### What to do
Keep the pictures out. Copy every line of the listing exactly.

### Records
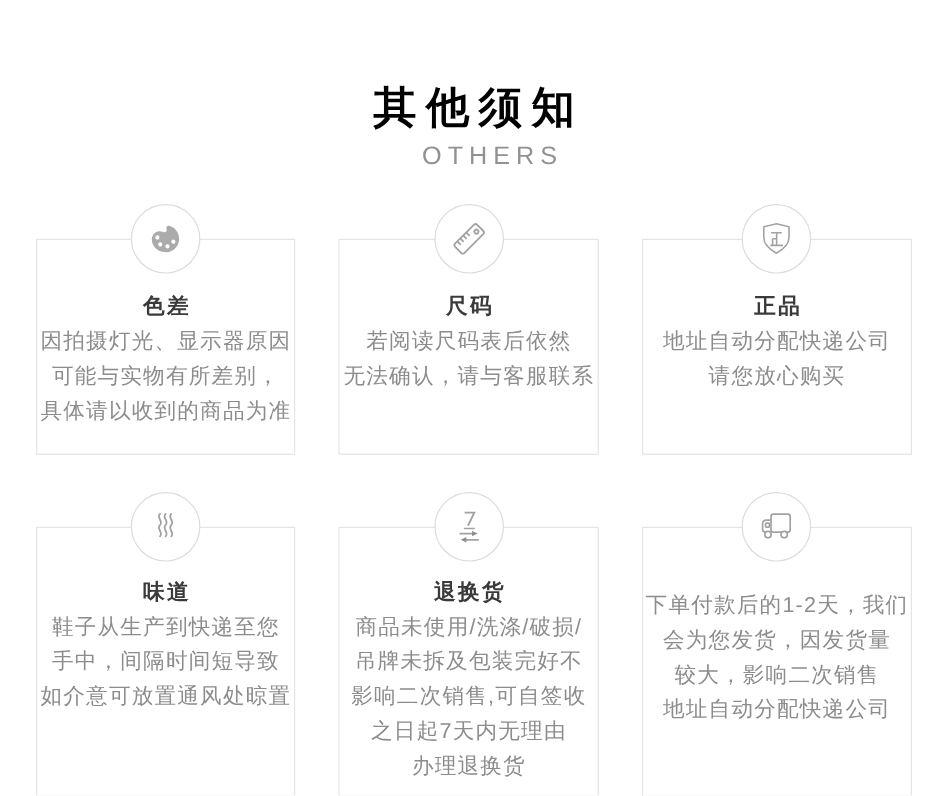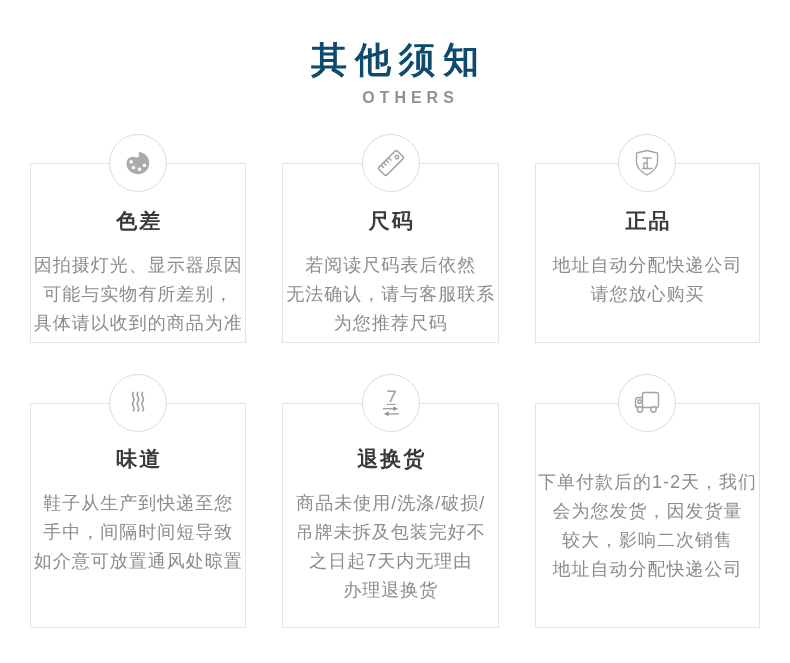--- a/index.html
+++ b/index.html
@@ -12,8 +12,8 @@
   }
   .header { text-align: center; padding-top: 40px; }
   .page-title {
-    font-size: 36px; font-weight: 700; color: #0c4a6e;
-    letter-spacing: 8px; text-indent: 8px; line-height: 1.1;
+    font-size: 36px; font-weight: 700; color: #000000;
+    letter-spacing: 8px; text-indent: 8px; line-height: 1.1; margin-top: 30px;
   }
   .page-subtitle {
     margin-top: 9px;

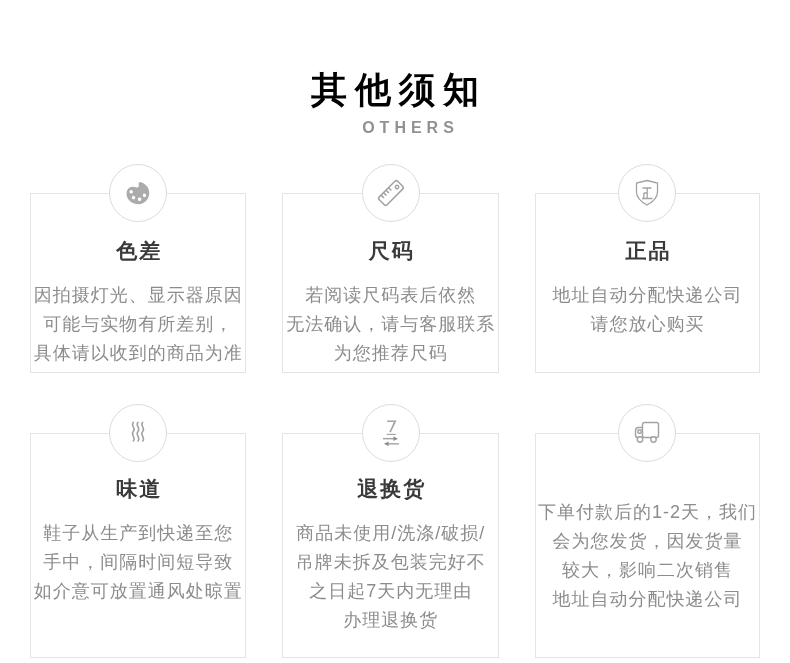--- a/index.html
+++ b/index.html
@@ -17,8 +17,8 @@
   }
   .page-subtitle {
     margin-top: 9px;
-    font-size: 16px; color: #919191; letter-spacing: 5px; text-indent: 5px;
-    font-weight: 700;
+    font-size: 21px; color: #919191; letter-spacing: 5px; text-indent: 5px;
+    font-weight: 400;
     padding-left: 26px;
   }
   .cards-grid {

### Written solution
--- a/index.html
+++ b/index.html
@@ -12,8 +12,8 @@
   }
   .header { text-align: center; padding-top: 40px; }
   .page-title {
-    font-size: 36px; font-weight: 700; color: #0c4a6e;
-    letter-spacing: 8px; text-indent: 8px; line-height: 1.1;
+    font-size: 36px; font-weight: 700; color: #000000;
+    letter-spacing: 8px; text-indent: 8px; line-height: 1.1; margin-top: 30px;
   }
   .page-subtitle {
     margin-top: 9px;

--- a/index.html
+++ b/index.html
@@ -17,8 +17,8 @@
   }
   .page-subtitle {
     margin-top: 9px;
-    font-size: 16px; color: #919191; letter-spacing: 5px; text-indent: 5px;
-    font-weight: 700;
+    font-size: 21px; color: #919191; letter-spacing: 5px; text-indent: 5px;
+    font-weight: 400;
     padding-left: 26px;
   }
   .cards-grid {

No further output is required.